A carência de especialistas na área é um dos principais motivos para o investimento governamental. No Brasil, existem apenas 13 mil enfermeiros obstétricos registrados no Conselho Federal de Enfermagem (Cofen), sendo que menos da metade atua em estabelecimentos de saúde cadastrados no sistema nacional. Enquanto países desenvolvidos apresentam entre 25 e 68 especialistas por mil nascidos vivos, a densidade brasileira é de apenas cinco profissionais para o mesmo grupo.
O enfermeiro obstétrico desempenha papel central na humanização do nascimento, focando na fisiologia do parto e reduzindo intervenções desnecessárias, como a ocitocina indiscriminada ou manobras contraindicadas. Segundo o Cofen, a presença desse profissional no SUS ajuda a combater o alto índice de cesáreas no país, procedimento que chega a multiplicar por 70 o risco de morte materna.

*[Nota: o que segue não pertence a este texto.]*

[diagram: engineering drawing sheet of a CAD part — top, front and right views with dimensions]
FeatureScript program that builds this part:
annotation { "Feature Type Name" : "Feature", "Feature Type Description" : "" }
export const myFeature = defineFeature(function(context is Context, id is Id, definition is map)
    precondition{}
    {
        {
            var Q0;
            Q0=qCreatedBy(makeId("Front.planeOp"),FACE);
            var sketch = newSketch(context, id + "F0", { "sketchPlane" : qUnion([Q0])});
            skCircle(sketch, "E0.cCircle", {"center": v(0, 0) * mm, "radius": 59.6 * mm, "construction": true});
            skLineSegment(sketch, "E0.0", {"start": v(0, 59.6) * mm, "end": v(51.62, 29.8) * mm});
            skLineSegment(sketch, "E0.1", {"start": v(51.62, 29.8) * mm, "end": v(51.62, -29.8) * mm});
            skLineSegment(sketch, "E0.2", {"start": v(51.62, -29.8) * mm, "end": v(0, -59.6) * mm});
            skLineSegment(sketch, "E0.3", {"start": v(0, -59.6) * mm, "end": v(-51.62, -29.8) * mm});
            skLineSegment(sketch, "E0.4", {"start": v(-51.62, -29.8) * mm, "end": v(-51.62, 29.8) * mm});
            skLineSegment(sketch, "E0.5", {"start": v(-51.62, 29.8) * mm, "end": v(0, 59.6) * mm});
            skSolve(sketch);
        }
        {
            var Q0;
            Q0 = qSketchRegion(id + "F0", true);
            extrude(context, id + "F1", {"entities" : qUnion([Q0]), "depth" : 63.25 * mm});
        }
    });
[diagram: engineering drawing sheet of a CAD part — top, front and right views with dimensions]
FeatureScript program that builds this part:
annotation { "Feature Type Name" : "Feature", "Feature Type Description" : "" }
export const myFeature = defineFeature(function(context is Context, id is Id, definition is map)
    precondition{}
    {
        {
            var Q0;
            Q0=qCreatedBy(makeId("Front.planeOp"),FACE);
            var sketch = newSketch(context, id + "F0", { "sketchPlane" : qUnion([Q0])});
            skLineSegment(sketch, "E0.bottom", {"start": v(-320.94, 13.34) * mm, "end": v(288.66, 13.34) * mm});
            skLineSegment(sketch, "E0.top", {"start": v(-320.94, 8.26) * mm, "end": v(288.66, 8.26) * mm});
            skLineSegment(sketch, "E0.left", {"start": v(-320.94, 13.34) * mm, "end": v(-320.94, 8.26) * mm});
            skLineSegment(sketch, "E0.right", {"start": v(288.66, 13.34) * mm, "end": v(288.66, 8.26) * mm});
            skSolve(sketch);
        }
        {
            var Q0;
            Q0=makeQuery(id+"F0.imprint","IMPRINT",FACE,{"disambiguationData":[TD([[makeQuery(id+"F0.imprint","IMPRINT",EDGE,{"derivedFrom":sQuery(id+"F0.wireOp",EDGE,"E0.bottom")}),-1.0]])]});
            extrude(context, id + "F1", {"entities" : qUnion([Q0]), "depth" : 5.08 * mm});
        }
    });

A formação é coordenada pela Universidade Federal de Minas Gerais (UFMG) em parceria com outras 38 instituições. A medida também integra os objetivos da Rede Alyne, programa que busca reduzir a mortalidade materna em 25% até 2027, com foco especial na redução da mortalidade de mulheres negras, historicamente mais afetadas pela desigualdade no atendimento.